The Liberian leader was speaking during the partial dedication of the under- construction passengers' terminal and newly completed runway at the RIA. 

Wil Boko Freeman, RIA managing director, said refurbishing the airport would help the country regain its pre-war status as a regional aviation hub in West Africa and a destination of choice for travelers. 

He expressed optimism that the completion of the terminal and runway would also attract more international flights to the country and help improve Liberia's economy. 

The modernization of the airport began in November 2016 following feasibility studies and the acquisition of loans from the Export-Import Bank of China and the Saudi Development Fund. 

President Sirleaf said it was a “conscious hard choice” to keep pushing the project forward and that her government did not anticipate it would have faced “hard shocks”. 

“It wasn't easy at the time when we started to work on rebuilding the airport because we were facing financial constraints,” Sirleaf said. 

“So many times we start these thing, we don't finish them because we don't have the strong will power to be able to stay the course, to be able to do what is require to meet those conditions for moving forward, in this case we do have the results.” 

Liberia had ‘good friends' like China and the Saudi Development Fund who were willing to demonstrate confidence in the future development of the country, she said. 
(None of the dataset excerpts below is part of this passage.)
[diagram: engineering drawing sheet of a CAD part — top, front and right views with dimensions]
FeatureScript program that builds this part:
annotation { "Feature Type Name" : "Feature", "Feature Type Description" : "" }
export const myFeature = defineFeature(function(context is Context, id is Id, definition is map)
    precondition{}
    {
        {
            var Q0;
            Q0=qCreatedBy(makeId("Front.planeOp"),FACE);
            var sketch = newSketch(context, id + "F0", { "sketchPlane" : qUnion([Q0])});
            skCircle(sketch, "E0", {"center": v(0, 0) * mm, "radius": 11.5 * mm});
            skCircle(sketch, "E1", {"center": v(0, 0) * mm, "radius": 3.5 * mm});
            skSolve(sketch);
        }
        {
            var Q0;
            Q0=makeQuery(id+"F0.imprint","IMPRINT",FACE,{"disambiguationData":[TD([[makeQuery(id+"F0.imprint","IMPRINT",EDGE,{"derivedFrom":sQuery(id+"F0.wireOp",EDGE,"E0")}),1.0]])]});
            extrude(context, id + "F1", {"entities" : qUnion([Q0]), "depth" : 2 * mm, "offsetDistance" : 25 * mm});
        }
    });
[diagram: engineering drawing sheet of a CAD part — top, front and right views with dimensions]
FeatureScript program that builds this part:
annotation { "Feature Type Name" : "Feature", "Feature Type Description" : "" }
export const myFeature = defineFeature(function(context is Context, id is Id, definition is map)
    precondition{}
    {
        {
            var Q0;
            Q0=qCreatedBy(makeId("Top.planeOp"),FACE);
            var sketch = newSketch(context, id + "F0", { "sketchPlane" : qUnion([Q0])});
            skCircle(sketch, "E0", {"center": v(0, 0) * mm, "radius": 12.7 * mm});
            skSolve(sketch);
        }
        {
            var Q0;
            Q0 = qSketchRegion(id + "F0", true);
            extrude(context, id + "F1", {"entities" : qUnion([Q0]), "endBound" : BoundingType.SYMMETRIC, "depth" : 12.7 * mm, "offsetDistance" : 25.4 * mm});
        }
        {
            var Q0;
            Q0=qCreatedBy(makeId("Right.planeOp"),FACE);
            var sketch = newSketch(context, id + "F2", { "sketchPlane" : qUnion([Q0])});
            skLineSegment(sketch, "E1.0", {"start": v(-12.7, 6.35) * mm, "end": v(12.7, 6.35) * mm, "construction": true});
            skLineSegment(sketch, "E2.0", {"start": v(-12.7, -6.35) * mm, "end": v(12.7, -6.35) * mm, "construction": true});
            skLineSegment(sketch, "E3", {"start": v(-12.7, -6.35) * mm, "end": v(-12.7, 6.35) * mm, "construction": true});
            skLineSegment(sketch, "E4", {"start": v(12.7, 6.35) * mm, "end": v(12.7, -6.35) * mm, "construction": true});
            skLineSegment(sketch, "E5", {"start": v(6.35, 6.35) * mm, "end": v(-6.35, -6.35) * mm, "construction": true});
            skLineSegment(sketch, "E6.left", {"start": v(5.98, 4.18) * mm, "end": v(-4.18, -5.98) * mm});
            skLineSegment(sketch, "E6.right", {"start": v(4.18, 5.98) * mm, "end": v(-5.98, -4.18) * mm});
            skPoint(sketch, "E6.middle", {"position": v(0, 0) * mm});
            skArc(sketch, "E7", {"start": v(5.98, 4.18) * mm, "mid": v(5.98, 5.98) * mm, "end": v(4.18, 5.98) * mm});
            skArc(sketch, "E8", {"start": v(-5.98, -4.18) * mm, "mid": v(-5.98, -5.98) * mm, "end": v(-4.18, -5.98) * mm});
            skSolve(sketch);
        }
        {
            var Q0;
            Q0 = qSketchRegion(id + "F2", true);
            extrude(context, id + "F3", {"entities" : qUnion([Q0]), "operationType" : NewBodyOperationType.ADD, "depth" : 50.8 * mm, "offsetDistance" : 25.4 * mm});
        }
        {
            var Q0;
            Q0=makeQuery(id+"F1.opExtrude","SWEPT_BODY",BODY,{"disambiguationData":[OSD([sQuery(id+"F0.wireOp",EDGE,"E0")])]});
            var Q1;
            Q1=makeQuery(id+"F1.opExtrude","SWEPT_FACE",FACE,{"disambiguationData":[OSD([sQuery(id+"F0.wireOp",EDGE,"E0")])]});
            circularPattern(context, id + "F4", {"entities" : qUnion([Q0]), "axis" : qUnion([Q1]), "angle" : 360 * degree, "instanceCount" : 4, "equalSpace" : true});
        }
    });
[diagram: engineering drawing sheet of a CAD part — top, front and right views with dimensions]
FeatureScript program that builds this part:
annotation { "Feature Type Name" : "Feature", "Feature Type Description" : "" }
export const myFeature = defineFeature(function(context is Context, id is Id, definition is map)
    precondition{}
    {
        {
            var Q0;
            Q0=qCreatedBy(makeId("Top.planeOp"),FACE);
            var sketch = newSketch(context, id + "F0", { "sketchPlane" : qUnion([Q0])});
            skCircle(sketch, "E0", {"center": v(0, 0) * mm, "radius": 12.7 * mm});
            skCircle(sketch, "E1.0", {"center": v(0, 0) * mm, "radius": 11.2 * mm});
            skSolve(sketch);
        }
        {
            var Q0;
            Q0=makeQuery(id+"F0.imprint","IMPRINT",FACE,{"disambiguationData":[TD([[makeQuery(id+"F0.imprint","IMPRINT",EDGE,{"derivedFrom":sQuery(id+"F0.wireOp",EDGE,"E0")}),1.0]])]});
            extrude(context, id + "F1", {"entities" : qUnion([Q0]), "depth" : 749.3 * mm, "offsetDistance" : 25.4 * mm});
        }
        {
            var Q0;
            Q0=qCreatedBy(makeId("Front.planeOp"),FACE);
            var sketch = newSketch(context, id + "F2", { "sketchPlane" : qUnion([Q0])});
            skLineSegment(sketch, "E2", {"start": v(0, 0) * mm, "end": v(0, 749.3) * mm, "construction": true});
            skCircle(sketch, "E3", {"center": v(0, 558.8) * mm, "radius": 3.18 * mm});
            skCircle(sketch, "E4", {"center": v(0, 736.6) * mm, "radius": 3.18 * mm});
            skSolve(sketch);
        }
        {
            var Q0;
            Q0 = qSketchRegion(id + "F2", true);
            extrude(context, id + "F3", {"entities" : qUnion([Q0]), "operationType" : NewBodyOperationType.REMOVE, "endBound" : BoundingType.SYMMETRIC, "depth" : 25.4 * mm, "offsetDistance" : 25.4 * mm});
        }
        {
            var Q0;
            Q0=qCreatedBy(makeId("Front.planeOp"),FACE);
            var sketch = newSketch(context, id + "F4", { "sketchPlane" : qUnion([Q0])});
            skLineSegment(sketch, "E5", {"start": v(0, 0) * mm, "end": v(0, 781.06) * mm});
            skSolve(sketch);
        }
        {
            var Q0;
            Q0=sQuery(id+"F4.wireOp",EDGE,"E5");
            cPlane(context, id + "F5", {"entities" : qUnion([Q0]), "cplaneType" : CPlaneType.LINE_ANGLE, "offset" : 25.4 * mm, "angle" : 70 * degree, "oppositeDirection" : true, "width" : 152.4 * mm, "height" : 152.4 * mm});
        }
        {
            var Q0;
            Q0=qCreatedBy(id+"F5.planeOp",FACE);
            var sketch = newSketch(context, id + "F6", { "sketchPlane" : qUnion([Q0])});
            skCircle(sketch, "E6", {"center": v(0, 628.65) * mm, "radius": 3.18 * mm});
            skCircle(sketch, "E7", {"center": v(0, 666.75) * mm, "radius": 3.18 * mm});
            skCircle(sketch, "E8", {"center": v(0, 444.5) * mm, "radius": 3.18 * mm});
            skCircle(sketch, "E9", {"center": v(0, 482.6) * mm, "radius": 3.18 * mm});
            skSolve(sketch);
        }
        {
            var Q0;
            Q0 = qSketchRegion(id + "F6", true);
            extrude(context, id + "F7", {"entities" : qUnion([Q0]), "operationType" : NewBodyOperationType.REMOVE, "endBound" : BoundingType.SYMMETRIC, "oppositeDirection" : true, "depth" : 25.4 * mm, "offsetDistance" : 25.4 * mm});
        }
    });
She lauded the commitment of the two Chinese engineering firms – Sino hydro and China Harbour Engineering Company LTD – to the level of works done so far on both the terminal and the runway, while stressing the intervention of the Export-Import Bank of China for providing the US$50 million loan for the terminal and the Saudi Development Bank for funding the runway project. 

Chinese Ambassador Zhang Yue described the urgency of the project and the task that was at hand when the work started as “mission impossible” for the contractors.

But he said, “Only Chinese companies have the gust to take-on such though job” and implement it. 

Due to the significance of the airport, the construction works were ongoing while the facilities were in use. 

Ambassador Zhang said the engineers used “China speed, quality and reputation” to achieve the progress thus far despite the challenges from the rainy season. 

“The whole process of the project embodies modern and high technology,” he said, adding it is the first time for Chinese construction firm to adopt such technology in executing a project in Liberia. 

“With the renewed runway and the forth-coming brand new passenger terminal, Liberia Airport Authority can provide better service to the people and the flow of goods. I believe this will usher in more airlines and inject dynamics to economic recovery,” he said. 

Ibrahim Al Sahi of the Saudi Development fund and the Arab Bank added that modernization of the airport infrastructure would attract more tourists to Liberia and enhance the economic potential of the country. 

He assured the willingness of the Arab Bank to provide more “soft loans” to Liberia in order to buttress the country's development agenda.